On a side note: If someone declared that this chart showed a 5% significant test result, most people would view the results as hard evidence. Unfortunately, only few statistical institutions and academic textbooks truly understand what “significant” really means*. In the meantime, the hysterical and ever-growing masses cling to their misconceptions…
My problem with the chart above is that it conceals more than it reveals. There is no explanation how the daily values are scattered around the mean and if an outlier somehow influenced the results. This can have one of two reasons. 1. The person who made this chart is naïve and truly fell for the typical marketing line that he or she can use statistical software without any background or knowledge of statistics whatsoever. 2. The individual is fully aware that the data is weak and chose to match the data to the argumentation instead of matching the argumentation to the data. At any rate, the readers lose the opportunity to think for themselves.
My tip?

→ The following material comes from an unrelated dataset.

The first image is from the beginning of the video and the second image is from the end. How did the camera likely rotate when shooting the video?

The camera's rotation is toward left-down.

Ignore these types of visualizations. Otherwise, it will be impossible to get rid of them in the long run.
The second chart tries to correct the faults described above by integrating a graphical view of the standard error. It even complies with Geoffrey Loftus’ standards**. The standard error estimates how the values are scattered among the population. This only happens, however, if we are using a normally distributed test sample – which is not the case here.
The last chart is my personal favorite. Even managers can understand it. In fact, I think it marks the difference between statistical rituals and statistical thinking.
*Krämer/Gigerenzer 2005, page 6
** see Loftus, G.R., A picture is more worth than thousand p-values: On the irrelevance of hypothesis testing in the computer age, Behavior Research Methods, Instrumentation and Computers 25 (1993) 2, S. 250 ff, figure 3.